READING PASSAGE —
Re: Two fast queries get slow when combined

From
Tom Lane
Date:
cluster <skrald@amossen.dk> writes:
> Queries and output from EXPLAIN ANALYZE can be seen here with some
> syntax highlighting:
>     http://rafb.net/p/BJIW4p69.html

You are lying to us about how those queries were posed to Postgres
(and no I don't feel a need to explain how I know).  In future please
present the full truth about what you are doing, not a simplification
that you think is sufficient.

But I think the short answer to your question is that query 1 is fast
because it need only select the first 50 rows in some ordering, and
query 2 is fast because it need only select the first 50 rows in
some ordering, but they are not the same ordering so the join query
doesn't get to exploit that shortcut.

            regards, tom lane

Re: Two fast queries get slow when combined

From
cluster
Date:
> There's something odd about that plan. It's doing both a seq scan and a
> bitmap scan on "items", but I can't see stats table being mentioned
> anywhere.

Huh? Aaah, sorry. I made a major search/replace-refactoring (that
obviously went wrong) on all open files in the editor before posting to
this newsgroup, and one of these files was my preparation of the queries
and planner output. Damn.

INPUT DATA —
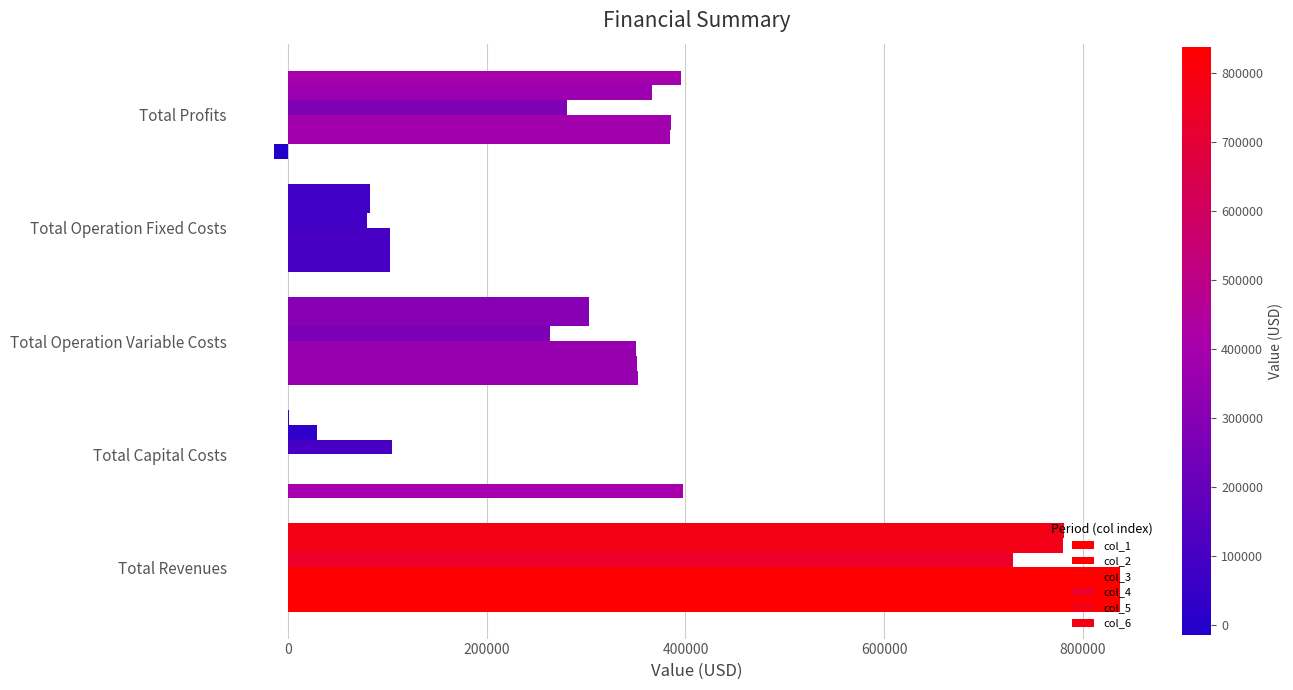

How many values in col_1 are above zero?

4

TASK — According to the forum thread, why can the join query not exploit the shortcut that makes each query fast on its own? These lines are taken from a separate source.

OUTPUT FOR THIS EXERCISE — Each query selects only its first 50 rows in some ordering, but the two orderings are not the same.